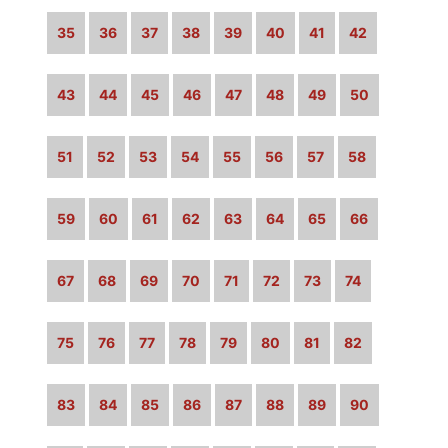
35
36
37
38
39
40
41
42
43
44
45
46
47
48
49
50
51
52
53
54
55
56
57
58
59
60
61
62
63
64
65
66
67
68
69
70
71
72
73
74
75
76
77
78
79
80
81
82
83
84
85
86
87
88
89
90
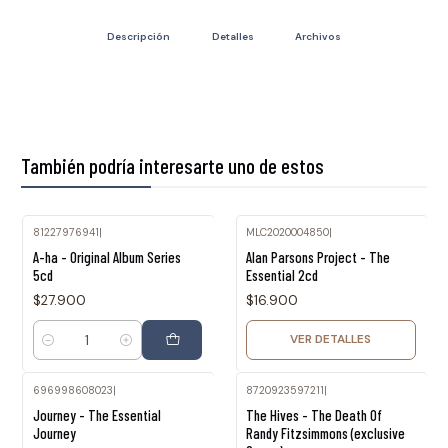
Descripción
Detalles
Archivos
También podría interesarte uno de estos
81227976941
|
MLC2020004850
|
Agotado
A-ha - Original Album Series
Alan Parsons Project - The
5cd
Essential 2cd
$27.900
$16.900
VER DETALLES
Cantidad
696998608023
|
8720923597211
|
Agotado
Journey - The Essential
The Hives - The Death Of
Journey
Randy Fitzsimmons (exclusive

******

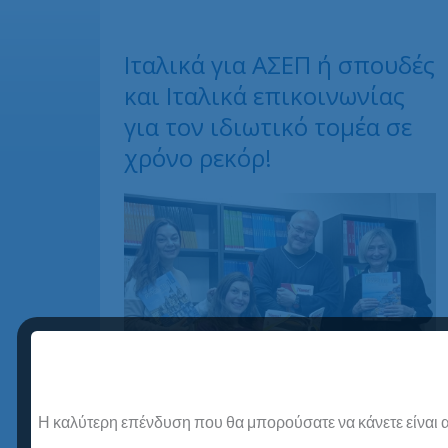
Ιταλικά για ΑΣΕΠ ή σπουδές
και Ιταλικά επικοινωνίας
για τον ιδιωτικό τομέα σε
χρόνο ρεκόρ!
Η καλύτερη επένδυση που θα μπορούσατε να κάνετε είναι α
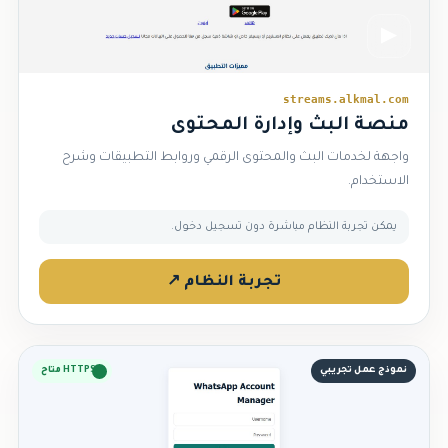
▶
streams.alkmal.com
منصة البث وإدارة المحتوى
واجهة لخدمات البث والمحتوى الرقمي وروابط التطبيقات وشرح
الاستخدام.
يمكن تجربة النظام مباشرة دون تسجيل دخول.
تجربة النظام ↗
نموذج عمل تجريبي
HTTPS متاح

******

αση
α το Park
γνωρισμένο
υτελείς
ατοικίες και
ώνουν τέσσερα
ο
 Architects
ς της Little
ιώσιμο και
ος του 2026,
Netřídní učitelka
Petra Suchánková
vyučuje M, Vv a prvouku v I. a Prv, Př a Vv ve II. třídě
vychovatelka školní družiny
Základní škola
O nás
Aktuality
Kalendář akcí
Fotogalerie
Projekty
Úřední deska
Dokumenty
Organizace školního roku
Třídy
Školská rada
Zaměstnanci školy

******

• _What to do_: In the listing above, the lines from the one containing "Descripción" through the one containing "Randy Fitzsimmons (exclusive" must be set down exactly, with no other lines.

• _Answer box_:
Descripción
Detalles
Archivos
También podría interesarte uno de estos
81227976941
|
MLC2020004850
|
Agotado
A-ha - Original Album Series
Alan Parsons Project - The
5cd
Essential 2cd
$27.900
$16.900
VER DETALLES
Cantidad
696998608023
|
8720923597211
|
Agotado
Journey - The Essential
The Hives - The Death Of
Journey
Randy Fitzsimmons (exclusive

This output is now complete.